Page layout parsing data
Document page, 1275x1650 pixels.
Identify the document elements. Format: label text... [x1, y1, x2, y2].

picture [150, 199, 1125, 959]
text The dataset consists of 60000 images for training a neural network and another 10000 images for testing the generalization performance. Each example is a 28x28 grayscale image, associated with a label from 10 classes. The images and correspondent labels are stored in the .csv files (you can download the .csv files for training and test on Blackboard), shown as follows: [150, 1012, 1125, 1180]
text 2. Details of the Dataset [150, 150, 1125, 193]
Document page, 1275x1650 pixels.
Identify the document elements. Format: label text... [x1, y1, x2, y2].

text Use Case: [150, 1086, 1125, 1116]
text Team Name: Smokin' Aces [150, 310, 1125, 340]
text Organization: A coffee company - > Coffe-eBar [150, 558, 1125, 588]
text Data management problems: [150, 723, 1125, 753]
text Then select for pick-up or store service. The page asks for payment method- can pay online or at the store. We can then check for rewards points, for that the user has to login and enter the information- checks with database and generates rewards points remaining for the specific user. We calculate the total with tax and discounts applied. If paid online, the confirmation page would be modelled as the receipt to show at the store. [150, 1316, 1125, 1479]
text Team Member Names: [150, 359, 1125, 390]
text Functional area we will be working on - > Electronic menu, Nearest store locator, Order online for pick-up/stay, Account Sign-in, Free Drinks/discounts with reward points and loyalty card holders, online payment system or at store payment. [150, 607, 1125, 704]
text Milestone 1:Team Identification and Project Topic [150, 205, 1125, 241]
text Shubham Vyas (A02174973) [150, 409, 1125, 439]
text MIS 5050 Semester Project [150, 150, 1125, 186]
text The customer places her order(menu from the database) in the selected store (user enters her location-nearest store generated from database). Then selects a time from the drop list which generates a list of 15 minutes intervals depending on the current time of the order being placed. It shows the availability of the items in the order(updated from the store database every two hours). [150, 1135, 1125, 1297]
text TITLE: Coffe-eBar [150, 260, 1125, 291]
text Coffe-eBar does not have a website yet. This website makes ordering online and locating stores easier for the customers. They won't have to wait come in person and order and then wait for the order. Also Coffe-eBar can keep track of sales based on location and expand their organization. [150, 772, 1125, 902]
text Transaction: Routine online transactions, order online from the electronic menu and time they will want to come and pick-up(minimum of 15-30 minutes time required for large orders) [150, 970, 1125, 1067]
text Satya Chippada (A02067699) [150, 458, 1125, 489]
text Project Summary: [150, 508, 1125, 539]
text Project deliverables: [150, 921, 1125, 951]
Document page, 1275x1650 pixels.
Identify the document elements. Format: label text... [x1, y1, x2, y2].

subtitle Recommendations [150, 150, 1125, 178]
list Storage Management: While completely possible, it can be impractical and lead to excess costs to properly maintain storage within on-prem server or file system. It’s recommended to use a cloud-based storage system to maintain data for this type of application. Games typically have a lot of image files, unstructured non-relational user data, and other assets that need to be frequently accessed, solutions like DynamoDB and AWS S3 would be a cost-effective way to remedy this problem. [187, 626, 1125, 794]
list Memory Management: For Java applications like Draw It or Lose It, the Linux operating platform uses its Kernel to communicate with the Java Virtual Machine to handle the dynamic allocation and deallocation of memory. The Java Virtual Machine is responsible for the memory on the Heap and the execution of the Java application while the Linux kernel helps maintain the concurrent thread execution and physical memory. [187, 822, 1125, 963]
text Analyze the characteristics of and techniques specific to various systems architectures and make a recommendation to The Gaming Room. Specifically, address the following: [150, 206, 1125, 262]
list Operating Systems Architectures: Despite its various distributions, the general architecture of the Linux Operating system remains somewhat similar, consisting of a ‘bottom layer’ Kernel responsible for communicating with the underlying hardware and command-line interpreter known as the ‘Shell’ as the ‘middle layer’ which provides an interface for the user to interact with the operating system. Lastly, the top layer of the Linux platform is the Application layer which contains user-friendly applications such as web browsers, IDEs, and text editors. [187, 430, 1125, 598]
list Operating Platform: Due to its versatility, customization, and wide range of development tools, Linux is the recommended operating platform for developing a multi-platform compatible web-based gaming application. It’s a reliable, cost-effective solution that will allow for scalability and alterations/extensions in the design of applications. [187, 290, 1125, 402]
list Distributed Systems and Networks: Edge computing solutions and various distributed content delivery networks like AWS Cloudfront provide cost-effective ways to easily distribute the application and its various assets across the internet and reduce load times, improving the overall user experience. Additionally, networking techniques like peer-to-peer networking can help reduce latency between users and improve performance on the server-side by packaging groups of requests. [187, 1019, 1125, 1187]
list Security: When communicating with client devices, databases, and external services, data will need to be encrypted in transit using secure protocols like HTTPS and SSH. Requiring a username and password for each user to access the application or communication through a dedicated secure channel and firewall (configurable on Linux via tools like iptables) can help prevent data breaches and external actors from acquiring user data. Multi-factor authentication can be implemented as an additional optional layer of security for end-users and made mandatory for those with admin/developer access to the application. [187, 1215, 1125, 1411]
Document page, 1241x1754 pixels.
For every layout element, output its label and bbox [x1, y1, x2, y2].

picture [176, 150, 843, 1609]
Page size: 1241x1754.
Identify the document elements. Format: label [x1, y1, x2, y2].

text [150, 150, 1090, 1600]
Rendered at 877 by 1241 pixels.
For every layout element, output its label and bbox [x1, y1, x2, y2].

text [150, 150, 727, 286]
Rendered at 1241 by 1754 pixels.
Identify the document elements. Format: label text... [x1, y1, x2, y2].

WHAT THE TASK REQUIRES
Write down all the entries again without a single difference.

RESULT OF THE TASK
Document page, 1275x1650 pixels.
Identify the document elements. Format: label text... [x1, y1, x2, y2].

picture [150, 199, 1125, 959]
text The dataset consists of 60000 images for training a neural network and another 10000 images for testing the generalization performance. Each example is a 28x28 grayscale image, associated with a label from 10 classes. The images and correspondent labels are stored in the .csv files (you can download the .csv files for training and test on Blackboard), shown as follows: [150, 1012, 1125, 1180]
text 2. Details of the Dataset [150, 150, 1125, 193]
Document page, 1275x1650 pixels.
Identify the document elements. Format: label text... [x1, y1, x2, y2].

text Use Case: [150, 1086, 1125, 1116]
text Team Name: Smokin' Aces [150, 310, 1125, 340]
text Organization: A coffee company - > Coffe-eBar [150, 558, 1125, 588]
text Data management problems: [150, 723, 1125, 753]
text Then select for pick-up or store service. The page asks for payment method- can pay online or at the store. We can then check for rewards points, for that the user has to login and enter the information- checks with database and generates rewards points remaining for the specific user. We calculate the total with tax and discounts applied. If paid online, the confirmation page would be modelled as the receipt to show at the store. [150, 1316, 1125, 1479]
text Team Member Names: [150, 359, 1125, 390]
text Functional area we will be working on - > Electronic menu, Nearest store locator, Order online for pick-up/stay, Account Sign-in, Free Drinks/discounts with reward points and loyalty card holders, online payment system or at store payment. [150, 607, 1125, 704]
text Milestone 1:Team Identification and Project Topic [150, 205, 1125, 241]
text Shubham Vyas (A02174973) [150, 409, 1125, 439]
text MIS 5050 Semester Project [150, 150, 1125, 186]
text The customer places her order(menu from the database) in the selected store (user enters her location-nearest store generated from database). Then selects a time from the drop list which generates a list of 15 minutes intervals depending on the current time of the order being placed. It shows the availability of the items in the order(updated from the store database every two hours). [150, 1135, 1125, 1297]
text TITLE: Coffe-eBar [150, 260, 1125, 291]
text Coffe-eBar does not have a website yet. This website makes ordering online and locating stores easier for the customers. They won't have to wait come in person and order and then wait for the order. Also Coffe-eBar can keep track of sales based on location and expand their organization. [150, 772, 1125, 902]
text Transaction: Routine online transactions, order online from the electronic menu and time they will want to come and pick-up(minimum of 15-30 minutes time required for large orders) [150, 970, 1125, 1067]
text Satya Chippada (A02067699) [150, 458, 1125, 489]
text Project Summary: [150, 508, 1125, 539]
text Project deliverables: [150, 921, 1125, 951]
Document page, 1275x1650 pixels.
Identify the document elements. Format: label text... [x1, y1, x2, y2].

subtitle Recommendations [150, 150, 1125, 178]
list Storage Management: While completely possible, it can be impractical and lead to excess costs to properly maintain storage within on-prem server or file system. It’s recommended to use a cloud-based storage system to maintain data for this type of application. Games typically have a lot of image files, unstructured non-relational user data, and other assets that need to be frequently accessed, solutions like DynamoDB and AWS S3 would be a cost-effective way to remedy this problem. [187, 626, 1125, 794]
list Memory Management: For Java applications like Draw It or Lose It, the Linux operating platform uses its Kernel to communicate with the Java Virtual Machine to handle the dynamic allocation and deallocation of memory. The Java Virtual Machine is responsible for the memory on the Heap and the execution of the Java application while the Linux kernel helps maintain the concurrent thread execution and physical memory. [187, 822, 1125, 963]
text Analyze the characteristics of and techniques specific to various systems architectures and make a recommendation to The Gaming Room. Specifically, address the following: [150, 206, 1125, 262]
list Operating Systems Architectures: Despite its various distributions, the general architecture of the Linux Operating system remains somewhat similar, consisting of a ‘bottom layer’ Kernel responsible for communicating with the underlying hardware and command-line interpreter known as the ‘Shell’ as the ‘middle layer’ which provides an interface for the user to interact with the operating system. Lastly, the top layer of the Linux platform is the Application layer which contains user-friendly applications such as web browsers, IDEs, and text editors. [187, 430, 1125, 598]
list Operating Platform: Due to its versatility, customization, and wide range of development tools, Linux is the recommended operating platform for developing a multi-platform compatible web-based gaming application. It’s a reliable, cost-effective solution that will allow for scalability and alterations/extensions in the design of applications. [187, 290, 1125, 402]
list Distributed Systems and Networks: Edge computing solutions and various distributed content delivery networks like AWS Cloudfront provide cost-effective ways to easily distribute the application and its various assets across the internet and reduce load times, improving the overall user experience. Additionally, networking techniques like peer-to-peer networking can help reduce latency between users and improve performance on the server-side by packaging groups of requests. [187, 1019, 1125, 1187]
list Security: When communicating with client devices, databases, and external services, data will need to be encrypted in transit using secure protocols like HTTPS and SSH. Requiring a username and password for each user to access the application or communication through a dedicated secure channel and firewall (configurable on Linux via tools like iptables) can help prevent data breaches and external actors from acquiring user data. Multi-factor authentication can be implemented as an additional optional layer of security for end-users and made mandatory for those with admin/developer access to the application. [187, 1215, 1125, 1411]
Document page, 1241x1754 pixels.
For every layout element, output its label and bbox [x1, y1, x2, y2].

picture [176, 150, 843, 1609]
Page size: 1241x1754.
Identify the document elements. Format: label [x1, y1, x2, y2].

text [150, 150, 1090, 1600]
Rendered at 877 by 1241 pixels.
For every layout element, output its label and bbox [x1, y1, x2, y2].

text [150, 150, 727, 286]
Rendered at 1241 by 1754 pixels.
Identify the document elements. Format: label text... [x1, y1, x2, y2].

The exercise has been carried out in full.